* Brief:
Please reproduce the dog training gear thread word for word, from "I also have to" up to and including "full of equipment.".

* Document excerpt:
::::

I just grab one of my many tote bags (I have some nicer ones and several of the reusable ones from various grocery stores...all are about the same size and the tugs all fit nicely). I always bring the following for Nikon. Granted the TD usually uses my stuff to work the puppies, so other people don't have to bring all this.

* puppy fishing pole
* leather rag
* French linen tug
* small firehose tug
* Crunch-n-Tug
* ball-on-string
* 6' ASAT lead
* 3' leather lead
* harness
* leather gloves
* treats and bait bag

If Kenya is training, then I also have:
* prong collar
* leather slip collar
* Fursaver
* leather tabs

I also have to bring my camera stuff, a crate and crate cover, change of shoes or slippers for working indoors, and all the club's paperwork (waivers, applications, by-laws).


----------



## jesusica (Jan 13, 2006)

Permanently inside my vehicle for one dog: Dog crate and huge bin full of equipment.

Tracking flags, tracking articles, tracking boots, tracking log (we just tracked, it's on my mind ), two long lines (nylon), two 6ft nylon lines, pinch collar and links, leather tabs, various lengths and widths of leather leads, training vest, rain gear (jacket and pants, my banana outfit), tugs of varying sizes, balls on rope, agitation harness, water bowl and jugs both empty and with water, crate fan, flashlight, dumbbells soon to be added. Food for tracking goes back and forth between the house.


----------



## Chris Wild (Dec 14, 2001)

Question for those who use bags... have you ever ended up with your gear getting mildewed? With half the stuff getting soaked with rain, snow, dew and dog spit on a regular basis, that's something I've always been concerned with and why all of our stuff has a spot to hang or open topped bins to sit in.


----------



## Liesje (Mar 4, 2007)

Ew, Chris your post reminded me of these guys in my dorm in college that left their rotten hockey bags in the hall *barfs*

I use my stuff daily for training/play at home so I don't keep it in a bag, hopefully I won't ever have a mildew problem!


----------



## Chris Wild (Dec 14, 2001)

We pretty much have 2 different sets of equipment. One at home, another in the van. That way whether at home or out training somewhere else, we always have whatever we need without having to plan ahead to make sure everything gets loaded into the van, then moved back to the house, etc... Since it's the house stash that gets used most of the time, it's the stuff that stays in the van that only gets used once or twice a week that I'd worry about getting mildew.


----------



## lhczth (Apr 5, 2000)

That is why I stopped using a bag. The mildew.


----------



## Northern GSDs (Oct 30, 2008)

> Quote: Question for those who use bags... have you ever ended up with your gear getting mildewed?


Haven't yet but from prior experience with my ski gear








, I now bring my gear bag indoors after every training day and unzip the top and side pockets to allow it to dry out/let air circulate. The bag also has alot of mesh on it (side pockets etc) so it doesn't tend to get quite as "humid" inside. I do take all the gobby and soggy stuff out and hang it to dry though. Real PITA though to have to haul this huge heavy bag in and out all the time







. I've been thinking of using a suitcase on wheels!

::::

* Data rows:
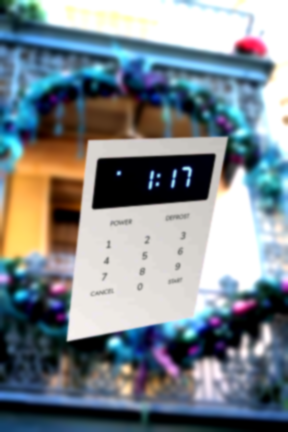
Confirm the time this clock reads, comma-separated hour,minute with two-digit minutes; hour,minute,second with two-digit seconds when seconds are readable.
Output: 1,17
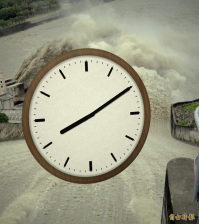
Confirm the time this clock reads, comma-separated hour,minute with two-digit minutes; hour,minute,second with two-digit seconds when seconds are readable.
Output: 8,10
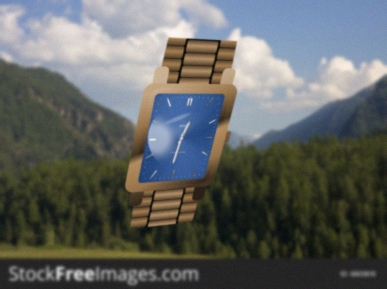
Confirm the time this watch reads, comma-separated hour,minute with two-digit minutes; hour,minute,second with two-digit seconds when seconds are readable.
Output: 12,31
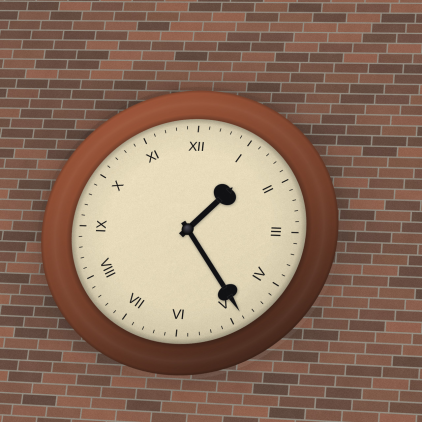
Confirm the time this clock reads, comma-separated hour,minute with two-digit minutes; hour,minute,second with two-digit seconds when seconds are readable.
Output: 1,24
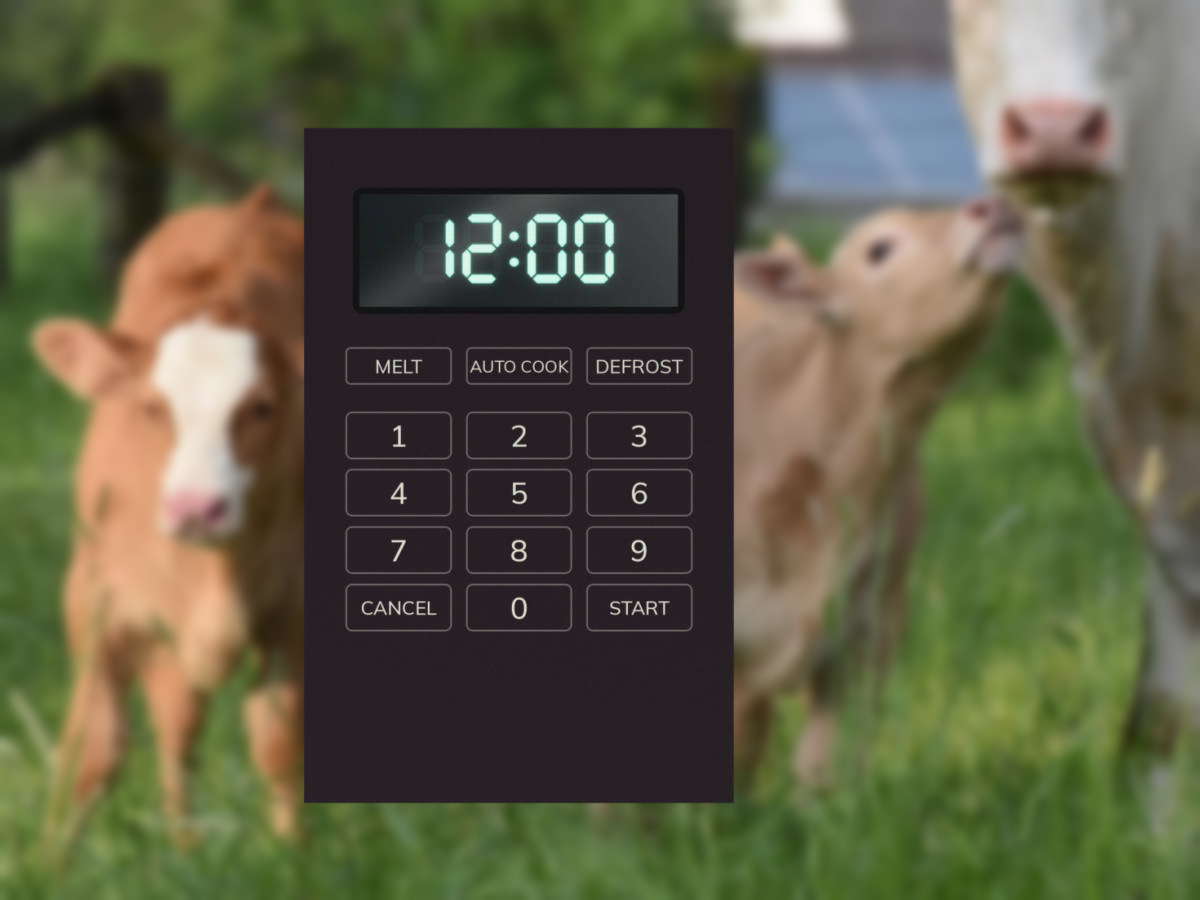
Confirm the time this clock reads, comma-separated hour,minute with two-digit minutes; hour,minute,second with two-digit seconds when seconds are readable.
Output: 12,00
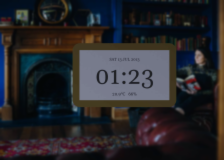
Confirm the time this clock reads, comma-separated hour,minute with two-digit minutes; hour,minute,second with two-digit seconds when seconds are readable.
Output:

::::

* Final answer:
I also have to bring my camera stuff, a crate and crate cover, change of shoes or slippers for working indoors, and all the club's paperwork (waivers, applications, by-laws).


----------



## jesusica (Jan 13, 2006)

Permanently inside my vehicle for one dog: Dog crate and huge bin full of equipment.